Свой первый цикл рассказов «Вечера на хуторе близ Диканьки» Гоголь создал по совету украинского писателя и этнографа О. М. Сомова (1793–1836) [Leighton 1987:44]. В трактате 1824 года «О романтической поэзии» Сомов пишет об Украине, протестуя против расхожего мнения, будто русская литература слишком молода для того, чтобы быть способной выразить идею народности: «Не говоря уже о собственно русских, здесь являются малороссияне, с сладостными их песнями и славными воспоминаниями; там воинственные сыны тихого Дона и отважные переселенцы Сечи Запорожской: все они, соединяясь верою и пламенною любовью к отчизне, носят черты отличия в нравах и наружности» [Leighton 1987: 31; Сомов 1991: 8]. Сомову принадлежит сборник «Сказки о кладах», в который он включил истории и предания, собранные им в ходе любительских этнографических исследований; Джон Мерсеро – младший назвал эту книгу «солянкой из украинских баек, легенд и поверий»[37]. Самыми популярными произведениями Сомова были сказочные повести «Киевские ведьмы» и «Недобрый глаз». Работая над своими ранними рассказами, Гоголь использовал в качестве фольклорного источника эти сомовские истории наряду с написанными на украинском языке пьесами своего отца и письмами от матери.
Поместив героев своих рассказов в Полтавскую губернию, Гоголь «заявил права» на эту территорию[38]. Действуя в традициях романтической литературы, Гоголь с помощью этнографических средств помещал знакомых героев в достоверный пейзаж. Однако его больше интересовала художественная сторона повествования, а не фольклорная. Гоголь пошел дальше, чем его собратья-этнографы, разработав то, что последователи формальной школы назовут сказом, – имитацию речи неграмотного рассказчика из народа, обращающегося к грамотному читателю. Как писал В. В. Виноградов, «параллельно с этой работой над вульгарно-сказовой и разговорно-речевой стихиями, над комическими превращениями формул “высокого” стиля, Гоголь прибегал к различным вариациям романтического стиля, их преобразуя и усложняя сторонними элементами» [Виноградов 1976: 215]. Этот стиль впоследствии трансформировался в так называемый «гоголевский натурализм», встречающийся в произведениях самых разных авторов, живших в этом регионе, в том числе Бабеля.

## ПИСЬМЕННОЕ ЗАДАНИЕ 1
Ответьте на вопросы по отрывку о Гоголе.
(а) По чьему совету Гоголь создал цикл «Вечера на хуторе близ Диканьки»?
(б) Какие произведения Сомова были самыми популярными?
(в) В какую губернию Гоголь поместил героев своих рассказов?

## Исходные тексты оформленных документов
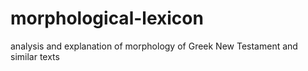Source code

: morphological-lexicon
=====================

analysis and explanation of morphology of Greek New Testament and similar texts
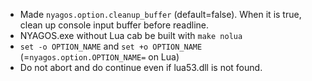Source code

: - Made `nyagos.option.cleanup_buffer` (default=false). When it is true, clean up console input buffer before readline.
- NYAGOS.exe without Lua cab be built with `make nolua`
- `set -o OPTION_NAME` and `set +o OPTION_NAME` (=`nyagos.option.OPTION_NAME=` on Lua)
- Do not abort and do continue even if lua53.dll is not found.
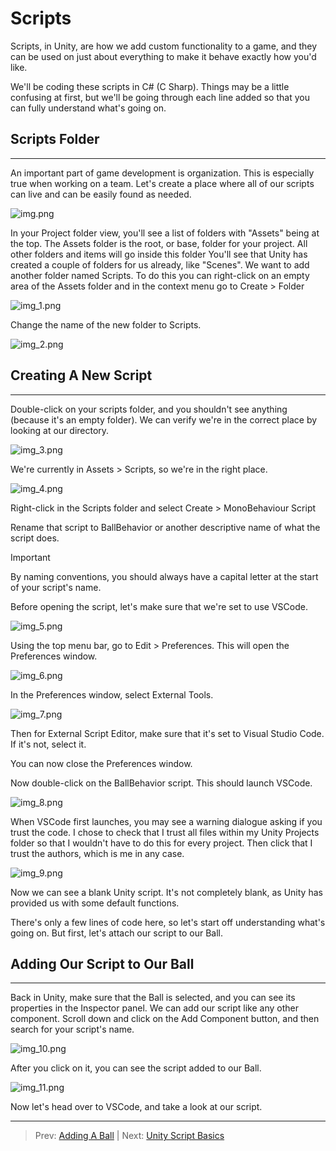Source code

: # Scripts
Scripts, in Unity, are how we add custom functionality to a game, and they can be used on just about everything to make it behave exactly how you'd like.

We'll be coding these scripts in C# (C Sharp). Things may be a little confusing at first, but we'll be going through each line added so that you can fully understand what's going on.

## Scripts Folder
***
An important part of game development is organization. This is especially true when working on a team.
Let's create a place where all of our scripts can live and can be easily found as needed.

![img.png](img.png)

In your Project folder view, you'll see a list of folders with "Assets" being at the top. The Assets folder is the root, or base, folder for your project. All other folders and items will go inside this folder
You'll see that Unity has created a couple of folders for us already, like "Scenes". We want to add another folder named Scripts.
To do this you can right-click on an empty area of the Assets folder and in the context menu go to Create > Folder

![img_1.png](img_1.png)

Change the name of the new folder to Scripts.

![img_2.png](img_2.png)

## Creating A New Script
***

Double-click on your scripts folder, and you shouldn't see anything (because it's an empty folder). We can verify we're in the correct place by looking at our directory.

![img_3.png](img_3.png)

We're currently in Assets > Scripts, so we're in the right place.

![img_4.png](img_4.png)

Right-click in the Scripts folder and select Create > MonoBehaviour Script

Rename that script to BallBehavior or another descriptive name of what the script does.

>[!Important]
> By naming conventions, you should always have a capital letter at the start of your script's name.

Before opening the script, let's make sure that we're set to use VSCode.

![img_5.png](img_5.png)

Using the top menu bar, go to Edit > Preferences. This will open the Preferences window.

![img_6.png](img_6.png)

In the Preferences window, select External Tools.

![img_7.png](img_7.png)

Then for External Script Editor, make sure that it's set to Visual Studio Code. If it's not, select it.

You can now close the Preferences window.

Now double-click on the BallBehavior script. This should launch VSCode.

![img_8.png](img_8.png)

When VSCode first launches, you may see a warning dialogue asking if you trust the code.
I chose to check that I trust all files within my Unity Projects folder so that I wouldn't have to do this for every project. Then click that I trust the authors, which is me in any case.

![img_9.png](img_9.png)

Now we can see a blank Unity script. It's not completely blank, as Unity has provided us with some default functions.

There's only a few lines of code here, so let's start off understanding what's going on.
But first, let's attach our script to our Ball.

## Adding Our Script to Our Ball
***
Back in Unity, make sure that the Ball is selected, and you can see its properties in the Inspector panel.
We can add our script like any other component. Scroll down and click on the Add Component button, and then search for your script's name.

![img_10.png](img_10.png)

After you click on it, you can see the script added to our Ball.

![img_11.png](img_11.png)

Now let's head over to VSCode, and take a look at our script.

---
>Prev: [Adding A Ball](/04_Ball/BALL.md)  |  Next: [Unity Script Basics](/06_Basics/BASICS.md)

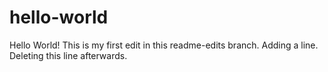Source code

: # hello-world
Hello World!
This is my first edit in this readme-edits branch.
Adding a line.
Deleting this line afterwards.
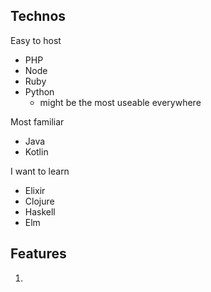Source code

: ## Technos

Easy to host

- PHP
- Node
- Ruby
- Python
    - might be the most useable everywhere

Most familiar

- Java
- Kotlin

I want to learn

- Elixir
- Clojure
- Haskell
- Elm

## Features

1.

## ПИСЬМЕННОЕ ЗАДАНИЕ 2
Продублируйте из записей всё, начиная со строки, где есть «When VSCode first», и вниз до строки, где есть «Easy to host», включая обе эти строки. Изображения в ответ не включайте.

## ПИСЬМЕННЫЙ ОТВЕТ 1
(а) По совету украинского писателя и этнографа О. М. Сомова.
(б) Сказочные повести «Киевские ведьмы» и «Недобрый глаз».
(в) В Полтавскую губернию.

## ПИСЬМЕННЫЙ ОТВЕТ 2
When VSCode first launches, you may see a warning dialogue asking if you trust the code.
I chose to check that I trust all files within my Unity Projects folder so that I wouldn't have to do this for every project. Then click that I trust the authors, which is me in any case.

![img_9.png](img_9.png)

Now we can see a blank Unity script. It's not completely blank, as Unity has provided us with some default functions.

There's only a few lines of code here, so let's start off understanding what's going on.
But first, let's attach our script to our Ball.

## Adding Our Script to Our Ball
***
Back in Unity, make sure that the Ball is selected, and you can see its properties in the Inspector panel.
We can add our script like any other component. Scroll down and click on the Add Component button, and then search for your script's name.

![img_10.png](img_10.png)

After you click on it, you can see the script added to our Ball.

![img_11.png](img_11.png)

Now let's head over to VSCode, and take a look at our script.

---
>Prev: [Adding A Ball](/04_Ball/BALL.md)  |  Next: [Unity Script Basics](/06_Basics/BASICS.md)

Source code

: # hello-world
Hello World!
This is my first edit in this readme-edits branch.
Adding a line.
Deleting this line afterwards.
Source code

: ## Technos

Easy to host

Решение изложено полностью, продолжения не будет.